New York, 26 mars 2026 — Intervenant devant le Conseil de sécurité des Nations Unies lors de la présentation du Rapport du Secrétaire général sur la MONUSCO, la République démocratique du Congo a réaffirmé sa vive préoccupation face à la poursuite des hostilités dans l’Est du pays, en dépit des engagements pris dans le cadre des processus de Washington et de Doha. Elle a dénoncé la poursuite des offensives du M23 avec l’appui des Forces de défense rwandaises, ainsi que leurs conséquences humaines, sécuritaires et institutionnelles pour la République démocratique du Congo.
La délégation congolaise a rappelé que ces actes constituent non seulement une violation grave du droit international, mais également une atteinte directe à l’autorité du Conseil de sécurité. Dans ce contexte, elle a appelé à la mise en œuvre immédiate, intégrale et sans concession de la résolution 2773, notamment à travers le retrait des Forces de défense rwandaises du territoire congolais et la cessation immédiate des hostilités par le M23. Elle a souligné que le respect des décisions du Conseil de sécurité ne saurait être optionnel.
La République démocratique du Congo a, par ailleurs, réaffirmé l’importance centrale de la MONUSCO comme pilier de la protection des civils et de la stabilisation. Elle a insisté sur le fait que, dans la phase actuelle, le rôle de la Mission dans l’architecture du cessez-le-feu demeure déterminant, notamment à travers sa participation au Mécanisme conjoint de vérification élargi, son appui au mécanisme de suivi du cessez-le-feu et ses contributions techniques. Elle a également plaidé pour le renforcement de ce rôle, la pleine liberté de mouvement de la Mission, la levée des restrictions dans les zones sous contrôle du M23 et la mise à disposition de ressources adéquates.

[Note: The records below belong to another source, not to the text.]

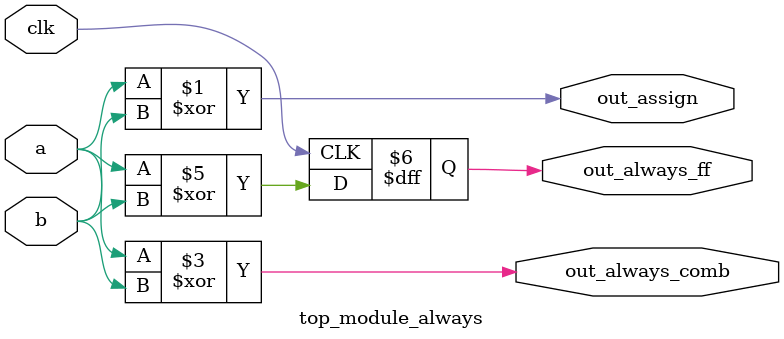
<source format=v>
module top_module_always (
    input clk,
    input a,
    input b,
    output wire out_assign,
    output reg out_always_comb,
    output reg out_always_ff
);

    assign out_assign = a ^ b;

    always @ (*) begin
        out_always_comb = a ^ b;
    end

    always @ (posedge clk) begin
        out_always_ff = a ^ b;
    end

endmodule
</source>
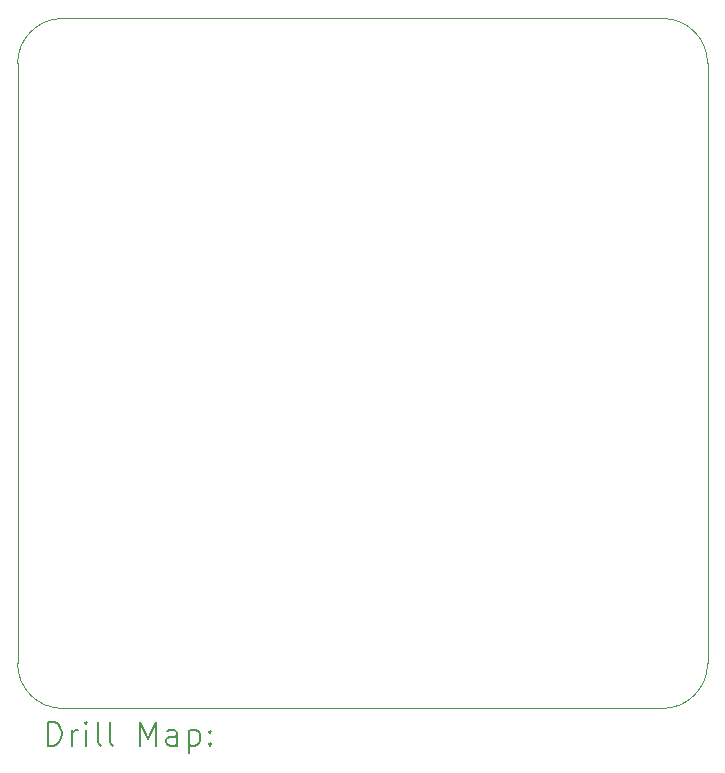
<source format=gbr>
%TF.GenerationSoftware,KiCad,Pcbnew,8.0.9*%
%TF.CreationDate,2025-05-16T12:59:34-04:00*%
%TF.ProjectId,rocket_power_board,726f636b-6574-45f7-906f-7765725f626f,rev?*%
%TF.SameCoordinates,Original*%
%TF.FileFunction,Drillmap*%
%TF.FilePolarity,Positive*%
%FSLAX45Y45*%
G04 Gerber Fmt 4.5, Leading zero omitted, Abs format (unit mm)*
G04 Created by KiCad (PCBNEW 8.0.9) date 2025-05-16 12:59:34*
%MOMM*%
%LPD*%
G01*
G04 APERTURE LIST*
%ADD10C,0.050000*%
%ADD11C,0.200000*%
G04 APERTURE END LIST*
D10*
X19634200Y-13843000D02*
G75*
G02*
X19253200Y-13462000I0J381000D01*
G01*
X24714200Y-13843000D02*
X19634200Y-13843000D01*
X25095200Y-13462000D02*
X25095200Y-8382000D01*
X25095200Y-13462000D02*
G75*
G02*
X24714200Y-13843000I-381000J0D01*
G01*
X24714200Y-8001000D02*
G75*
G02*
X25095200Y-8382000I0J-381000D01*
G01*
X19253200Y-13462000D02*
X19253200Y-8382000D01*
X19253200Y-8382000D02*
G75*
G02*
X19634200Y-8001000I381000J0D01*
G01*
X19634200Y-8001000D02*
X24714200Y-8001000D01*
D11*
X19511477Y-14156984D02*
X19511477Y-13956984D01*
X19511477Y-13956984D02*
X19559096Y-13956984D01*
X19559096Y-13956984D02*
X19587667Y-13966507D01*
X19587667Y-13966507D02*
X19606715Y-13985555D01*
X19606715Y-13985555D02*
X19616239Y-14004603D01*
X19616239Y-14004603D02*
X19625763Y-14042698D01*
X19625763Y-14042698D02*
X19625763Y-14071269D01*
X19625763Y-14071269D02*
X19616239Y-14109365D01*
X19616239Y-14109365D02*
X19606715Y-14128412D01*
X19606715Y-14128412D02*
X19587667Y-14147460D01*
X19587667Y-14147460D02*
X19559096Y-14156984D01*
X19559096Y-14156984D02*
X19511477Y-14156984D01*
X19711477Y-14156984D02*
X19711477Y-14023650D01*
X19711477Y-14061746D02*
X19721001Y-14042698D01*
X19721001Y-14042698D02*
X19730524Y-14033174D01*
X19730524Y-14033174D02*
X19749572Y-14023650D01*
X19749572Y-14023650D02*
X19768620Y-14023650D01*
X19835286Y-14156984D02*
X19835286Y-14023650D01*
X19835286Y-13956984D02*
X19825763Y-13966507D01*
X19825763Y-13966507D02*
X19835286Y-13976031D01*
X19835286Y-13976031D02*
X19844810Y-13966507D01*
X19844810Y-13966507D02*
X19835286Y-13956984D01*
X19835286Y-13956984D02*
X19835286Y-13976031D01*
X19959096Y-14156984D02*
X19940048Y-14147460D01*
X19940048Y-14147460D02*
X19930524Y-14128412D01*
X19930524Y-14128412D02*
X19930524Y-13956984D01*
X20063858Y-14156984D02*
X20044810Y-14147460D01*
X20044810Y-14147460D02*
X20035286Y-14128412D01*
X20035286Y-14128412D02*
X20035286Y-13956984D01*
X20292429Y-14156984D02*
X20292429Y-13956984D01*
X20292429Y-13956984D02*
X20359096Y-14099841D01*
X20359096Y-14099841D02*
X20425763Y-13956984D01*
X20425763Y-13956984D02*
X20425763Y-14156984D01*
X20606715Y-14156984D02*
X20606715Y-14052222D01*
X20606715Y-14052222D02*
X20597191Y-14033174D01*
X20597191Y-14033174D02*
X20578144Y-14023650D01*
X20578144Y-14023650D02*
X20540048Y-14023650D01*
X20540048Y-14023650D02*
X20521001Y-14033174D01*
X20606715Y-14147460D02*
X20587667Y-14156984D01*
X20587667Y-14156984D02*
X20540048Y-14156984D01*
X20540048Y-14156984D02*
X20521001Y-14147460D01*
X20521001Y-14147460D02*
X20511477Y-14128412D01*
X20511477Y-14128412D02*
X20511477Y-14109365D01*
X20511477Y-14109365D02*
X20521001Y-14090317D01*
X20521001Y-14090317D02*
X20540048Y-14080793D01*
X20540048Y-14080793D02*
X20587667Y-14080793D01*
X20587667Y-14080793D02*
X20606715Y-14071269D01*
X20701953Y-14023650D02*
X20701953Y-14223650D01*
X20701953Y-14033174D02*
X20721001Y-14023650D01*
X20721001Y-14023650D02*
X20759096Y-14023650D01*
X20759096Y-14023650D02*
X20778144Y-14033174D01*
X20778144Y-14033174D02*
X20787667Y-14042698D01*
X20787667Y-14042698D02*
X20797191Y-14061746D01*
X20797191Y-14061746D02*
X20797191Y-14118888D01*
X20797191Y-14118888D02*
X20787667Y-14137936D01*
X20787667Y-14137936D02*
X20778144Y-14147460D01*
X20778144Y-14147460D02*
X20759096Y-14156984D01*
X20759096Y-14156984D02*
X20721001Y-14156984D01*
X20721001Y-14156984D02*
X20701953Y-14147460D01*
X20882905Y-14137936D02*
X20892429Y-14147460D01*
X20892429Y-14147460D02*
X20882905Y-14156984D01*
X20882905Y-14156984D02*
X20873382Y-14147460D01*
X20873382Y-14147460D02*
X20882905Y-14137936D01*
X20882905Y-14137936D02*
X20882905Y-14156984D01*
X20882905Y-14033174D02*
X20892429Y-14042698D01*
X20892429Y-14042698D02*
X20882905Y-14052222D01*
X20882905Y-14052222D02*
X20873382Y-14042698D01*
X20873382Y-14042698D02*
X20882905Y-14033174D01*
X20882905Y-14033174D02*
X20882905Y-14052222D01*
M02*

</source>
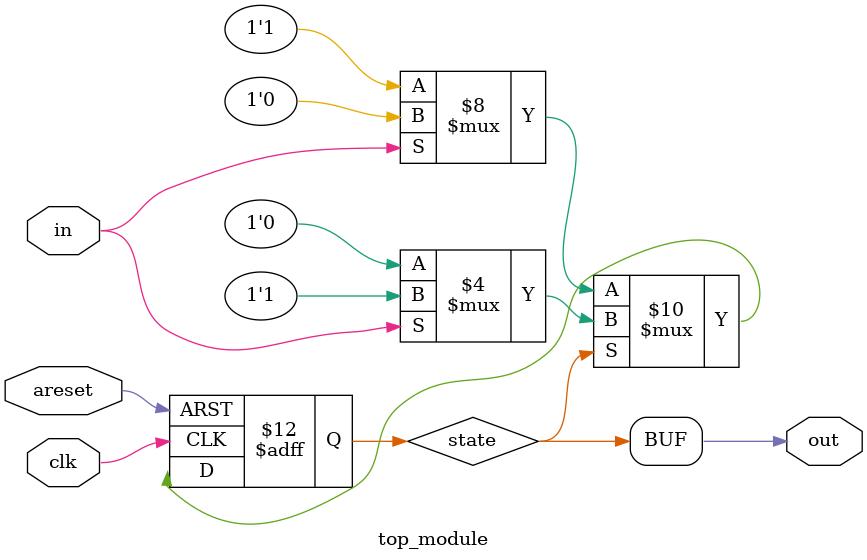
<source format=sv>
module top_module (
	input clk,
	input in,
	input areset,
	output out
);
    
    reg state;
    
    always @(posedge clk or posedge areset) begin
        if (areset)
            state <= 1'b0;
        else begin
            if (state == 1'b0) begin
                if (in)
                    state <= 1'b0;
                else
                    state <= 1'b1;
            end else begin // state == 1'b1
                if (in)
                    state <= 1'b1;
                else
                    state <= 1'b0;
            end
        end
    end
    
    assign out = state;
    
endmodule

</source>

La délégation congolaise a également mis en avant l’engagement constant, sincère et de bonne foi de la République démocratique du Congo dans les processus politiques en cours. Elle a réaffirmé son attachement aux processus de Washington et de Doha, ainsi qu’aux différentes initiatives régionales et internationales visant à parvenir à une paix durable. Elle a, en outre, réitéré son adhésion pleine et entière à la médiation conduite par l’Union africaine, saluant le rôle du médiateur de l’Union africaine, les efforts du médiateur togolais ainsi que l’implication des partenaires et facilitateurs engagés, notamment l’Union africaine, les États-Unis, le Qatar et les organisations régionales.
La RDC a aussi pris note avec satisfaction des mesures adoptées par certains partenaires internationaux, notamment l’Union européenne et les États-Unis, à travers des sanctions visant des responsables impliqués dans la déstabilisation de la région. Elle a estimé que ces mesures constituent un signal important et a appelé à leur renforcement afin de mettre fin à l’impunité.
Dans la dernière partie de son intervention, la République démocratique du Congo a particulièrement insisté sur son droit légitime à restaurer pleinement son autorité sur l’ensemble de son territoire. Elle a souligné qu’aucune solution durable ne pourra être envisagée sans le respect strict de son intégrité territoriale, le démantèlement des administrations parallèles et le rétablissement effectif de l’autorité de l’État.
La position du Gouvernement congolais, a rappelé la délégation, est claire : il ne peut y avoir de paix sans respect de la souveraineté, il ne peut y avoir de processus crédible sans mise en œuvre des engagements, et il ne peut y avoir de stabilité sans responsabilité. Dans le même esprit, la RDC a affirmé qu’elle ne manque ni de volonté ni d’engagement, mais qu’il est désormais attendu une action résolue, cohérente et collective pour faire respecter les décisions du Conseil de sécurité et mettre fin aux souffrances du peuple congolais.
Concluant sur une formule particulièrement ferme, la délégation congolaise a déclaré que le moment n’est plus aux déclarations d’intention, mais à l’action. Cette séquence finale a donné à l’intervention congolaise une tonalité de fermeté politique et d’exigence opérationnelle à l’égard des mécanismes de paix et des décisions du Conseil.
Enfin, répondant aux propos du représentant du Rwanda, la République démocratique du Congo a rejeté les accusations formulées à son encontre au sujet des FDLR et des discours de haine. Elle a soutenu que ces questions ne sauraient occulter l’occupation de portions du territoire congolais, ni les violences commises dans l’Est du pays. Elle a également rappelé que la question de l’exploitation des ressources naturelles congolaises est désormais mieux comprise au niveau du Conseil et de la communauté internationale.